--- Available records Enclosed Below ---

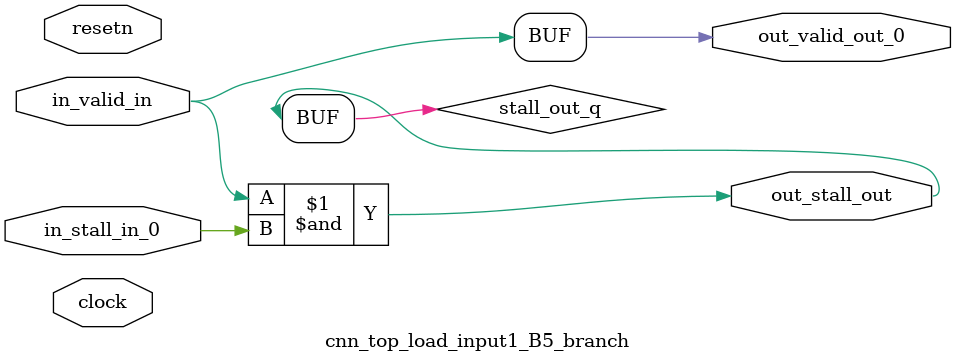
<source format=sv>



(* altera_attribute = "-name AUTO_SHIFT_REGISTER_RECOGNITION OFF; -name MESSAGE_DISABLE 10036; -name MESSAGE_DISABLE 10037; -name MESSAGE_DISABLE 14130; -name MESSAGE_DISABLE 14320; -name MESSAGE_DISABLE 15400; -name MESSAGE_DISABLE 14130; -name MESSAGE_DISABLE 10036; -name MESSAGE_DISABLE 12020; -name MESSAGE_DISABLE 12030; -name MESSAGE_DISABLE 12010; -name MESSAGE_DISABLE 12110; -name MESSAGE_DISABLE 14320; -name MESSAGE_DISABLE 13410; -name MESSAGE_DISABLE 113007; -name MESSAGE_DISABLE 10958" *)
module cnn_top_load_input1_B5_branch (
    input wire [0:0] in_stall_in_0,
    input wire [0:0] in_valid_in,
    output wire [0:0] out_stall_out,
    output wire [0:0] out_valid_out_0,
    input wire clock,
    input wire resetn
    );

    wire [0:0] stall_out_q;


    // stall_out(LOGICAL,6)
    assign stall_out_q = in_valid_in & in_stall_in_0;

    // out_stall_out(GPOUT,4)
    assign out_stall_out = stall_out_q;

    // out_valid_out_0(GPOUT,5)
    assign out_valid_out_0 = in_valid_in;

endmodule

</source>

--- End of Enclosed Available records ---
--- Available records Enclosed Below ---

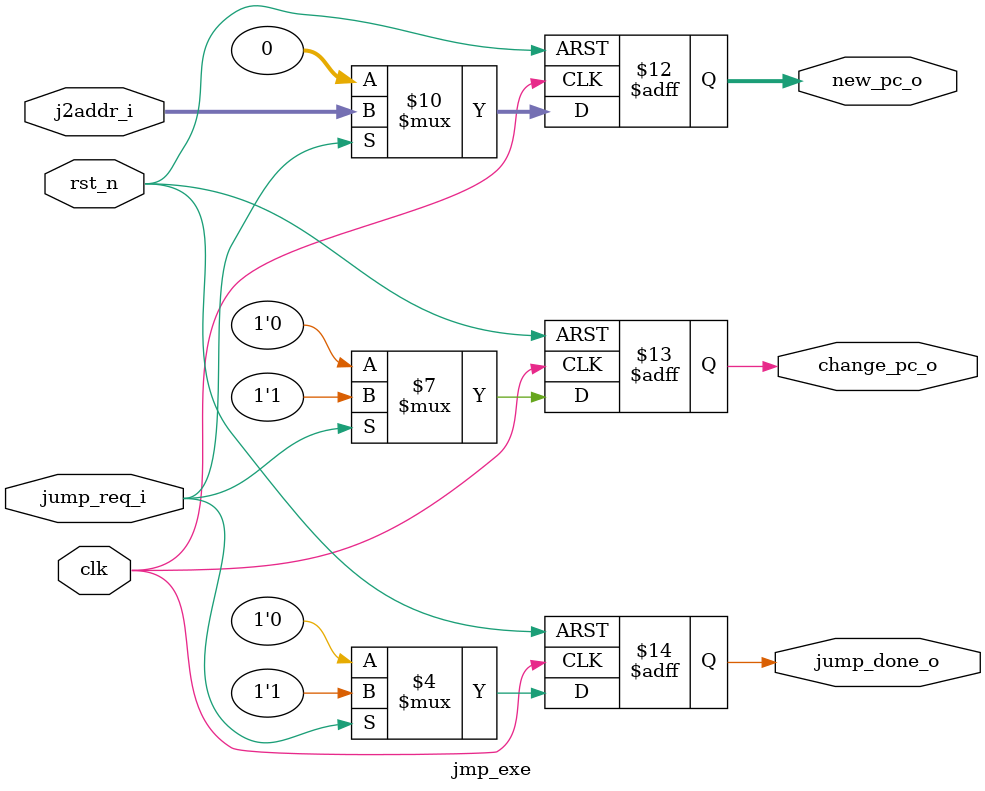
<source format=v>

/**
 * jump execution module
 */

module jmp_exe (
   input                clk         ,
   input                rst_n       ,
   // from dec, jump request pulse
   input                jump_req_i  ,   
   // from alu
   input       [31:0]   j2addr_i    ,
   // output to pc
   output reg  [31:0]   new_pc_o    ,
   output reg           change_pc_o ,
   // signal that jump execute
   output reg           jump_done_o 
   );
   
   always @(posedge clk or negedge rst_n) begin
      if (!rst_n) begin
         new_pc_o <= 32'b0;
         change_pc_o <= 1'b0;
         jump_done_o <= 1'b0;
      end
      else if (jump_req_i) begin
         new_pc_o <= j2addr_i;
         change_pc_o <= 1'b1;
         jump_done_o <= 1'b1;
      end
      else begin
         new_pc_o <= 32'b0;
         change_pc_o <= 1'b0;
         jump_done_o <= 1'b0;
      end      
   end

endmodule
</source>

--- End of Enclosed Available records ---

• [Written task] All lines of the data that hold "from" need to be copied.

• [Response box]
   // from dec, jump request pulse
   // from alu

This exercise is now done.